EXERCISE AIM: Exactly as written, copy the lines of the data below from the first through the one containing "DIRECT BETALEN".

DATA SUPPLIED:

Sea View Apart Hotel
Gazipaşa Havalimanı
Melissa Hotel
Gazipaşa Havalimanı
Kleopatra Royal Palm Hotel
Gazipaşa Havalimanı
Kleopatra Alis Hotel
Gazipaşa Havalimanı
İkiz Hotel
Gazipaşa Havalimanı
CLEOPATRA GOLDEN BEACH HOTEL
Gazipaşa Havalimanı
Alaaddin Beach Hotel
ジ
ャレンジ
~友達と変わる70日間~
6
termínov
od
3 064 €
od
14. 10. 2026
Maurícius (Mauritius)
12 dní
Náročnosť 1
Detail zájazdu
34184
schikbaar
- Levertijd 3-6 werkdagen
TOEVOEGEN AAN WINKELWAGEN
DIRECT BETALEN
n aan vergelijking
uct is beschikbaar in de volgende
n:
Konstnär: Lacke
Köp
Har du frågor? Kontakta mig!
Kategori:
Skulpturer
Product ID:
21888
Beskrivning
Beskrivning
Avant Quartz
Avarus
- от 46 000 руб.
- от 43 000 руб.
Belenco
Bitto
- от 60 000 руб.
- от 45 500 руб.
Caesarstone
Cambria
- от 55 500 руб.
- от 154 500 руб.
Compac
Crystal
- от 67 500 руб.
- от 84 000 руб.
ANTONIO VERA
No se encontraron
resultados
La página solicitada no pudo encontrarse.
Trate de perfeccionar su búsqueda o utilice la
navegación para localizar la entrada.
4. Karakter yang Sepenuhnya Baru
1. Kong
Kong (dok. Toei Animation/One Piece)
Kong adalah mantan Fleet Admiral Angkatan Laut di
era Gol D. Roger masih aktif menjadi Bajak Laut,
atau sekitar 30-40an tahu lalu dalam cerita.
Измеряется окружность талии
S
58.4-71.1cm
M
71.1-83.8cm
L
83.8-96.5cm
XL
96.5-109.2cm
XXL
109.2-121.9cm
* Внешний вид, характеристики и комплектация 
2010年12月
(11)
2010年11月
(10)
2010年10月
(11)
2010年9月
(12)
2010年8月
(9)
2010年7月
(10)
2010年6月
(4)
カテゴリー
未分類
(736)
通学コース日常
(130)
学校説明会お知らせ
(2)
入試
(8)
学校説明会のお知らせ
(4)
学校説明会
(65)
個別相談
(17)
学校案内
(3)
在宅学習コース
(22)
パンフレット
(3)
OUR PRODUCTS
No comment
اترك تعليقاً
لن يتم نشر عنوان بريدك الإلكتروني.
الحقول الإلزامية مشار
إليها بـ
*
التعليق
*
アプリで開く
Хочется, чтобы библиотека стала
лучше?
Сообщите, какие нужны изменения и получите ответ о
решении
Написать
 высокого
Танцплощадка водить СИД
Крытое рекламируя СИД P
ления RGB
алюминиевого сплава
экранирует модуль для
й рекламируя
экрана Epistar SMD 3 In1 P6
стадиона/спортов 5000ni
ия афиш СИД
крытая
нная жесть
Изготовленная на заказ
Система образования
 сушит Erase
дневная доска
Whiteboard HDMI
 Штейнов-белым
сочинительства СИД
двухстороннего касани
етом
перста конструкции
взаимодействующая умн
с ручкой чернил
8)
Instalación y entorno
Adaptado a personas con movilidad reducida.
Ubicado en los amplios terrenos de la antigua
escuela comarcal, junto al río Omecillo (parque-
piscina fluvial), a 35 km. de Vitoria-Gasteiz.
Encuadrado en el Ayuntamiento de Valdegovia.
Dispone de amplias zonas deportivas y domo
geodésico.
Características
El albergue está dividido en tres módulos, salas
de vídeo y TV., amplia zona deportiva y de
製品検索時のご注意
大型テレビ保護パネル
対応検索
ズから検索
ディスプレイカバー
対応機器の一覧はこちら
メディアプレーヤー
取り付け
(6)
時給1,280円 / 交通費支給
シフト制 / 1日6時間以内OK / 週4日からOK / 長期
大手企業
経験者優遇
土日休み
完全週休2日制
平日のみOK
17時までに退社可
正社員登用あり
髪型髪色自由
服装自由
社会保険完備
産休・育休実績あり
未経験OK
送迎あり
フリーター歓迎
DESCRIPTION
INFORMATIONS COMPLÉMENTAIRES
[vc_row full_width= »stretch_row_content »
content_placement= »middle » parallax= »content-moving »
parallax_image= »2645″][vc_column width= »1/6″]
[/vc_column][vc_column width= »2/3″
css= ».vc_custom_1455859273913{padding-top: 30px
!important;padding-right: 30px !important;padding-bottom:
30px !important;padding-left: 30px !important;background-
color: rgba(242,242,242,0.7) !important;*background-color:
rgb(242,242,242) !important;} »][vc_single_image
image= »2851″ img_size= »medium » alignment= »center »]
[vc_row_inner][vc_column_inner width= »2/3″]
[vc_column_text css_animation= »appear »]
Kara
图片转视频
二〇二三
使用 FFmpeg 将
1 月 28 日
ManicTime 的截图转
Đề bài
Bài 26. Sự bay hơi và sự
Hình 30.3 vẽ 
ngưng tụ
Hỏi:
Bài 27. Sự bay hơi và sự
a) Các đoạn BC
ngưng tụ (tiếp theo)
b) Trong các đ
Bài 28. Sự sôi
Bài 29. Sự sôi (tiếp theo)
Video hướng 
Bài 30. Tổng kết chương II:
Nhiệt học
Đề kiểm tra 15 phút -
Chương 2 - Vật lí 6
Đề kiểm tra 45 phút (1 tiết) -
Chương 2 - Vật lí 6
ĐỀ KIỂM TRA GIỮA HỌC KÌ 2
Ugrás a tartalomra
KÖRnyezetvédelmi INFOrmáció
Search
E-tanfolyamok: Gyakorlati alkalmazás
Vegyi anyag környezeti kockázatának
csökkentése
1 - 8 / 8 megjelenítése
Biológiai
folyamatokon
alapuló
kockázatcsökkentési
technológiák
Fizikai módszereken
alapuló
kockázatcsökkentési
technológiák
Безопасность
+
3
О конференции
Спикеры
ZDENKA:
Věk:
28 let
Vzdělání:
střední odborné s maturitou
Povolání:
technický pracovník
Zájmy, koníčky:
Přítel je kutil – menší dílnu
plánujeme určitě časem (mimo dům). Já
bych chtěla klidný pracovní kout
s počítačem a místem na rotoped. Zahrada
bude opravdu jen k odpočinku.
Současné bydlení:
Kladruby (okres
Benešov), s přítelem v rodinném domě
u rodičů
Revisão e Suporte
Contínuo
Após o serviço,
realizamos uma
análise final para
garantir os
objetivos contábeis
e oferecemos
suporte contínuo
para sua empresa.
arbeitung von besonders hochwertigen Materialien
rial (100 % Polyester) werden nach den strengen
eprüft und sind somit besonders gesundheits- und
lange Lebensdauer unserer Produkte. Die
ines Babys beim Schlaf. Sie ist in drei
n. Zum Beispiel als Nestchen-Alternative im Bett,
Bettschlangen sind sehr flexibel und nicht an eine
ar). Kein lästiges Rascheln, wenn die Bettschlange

EXERCISE ANSWER:
Sea View Apart Hotel
Gazipaşa Havalimanı
Melissa Hotel
Gazipaşa Havalimanı
Kleopatra Royal Palm Hotel
Gazipaşa Havalimanı
Kleopatra Alis Hotel
Gazipaşa Havalimanı
İkiz Hotel
Gazipaşa Havalimanı
CLEOPATRA GOLDEN BEACH HOTEL
Gazipaşa Havalimanı
Alaaddin Beach Hotel
ジ
ャレンジ
~友達と変わる70日間~
6
termínov
od
3 064 €
od
14. 10. 2026
Maurícius (Mauritius)
12 dní
Náročnosť 1
Detail zájazdu
34184
schikbaar
- Levertijd 3-6 werkdagen
TOEVOEGEN AAN WINKELWAGEN
DIRECT BETALEN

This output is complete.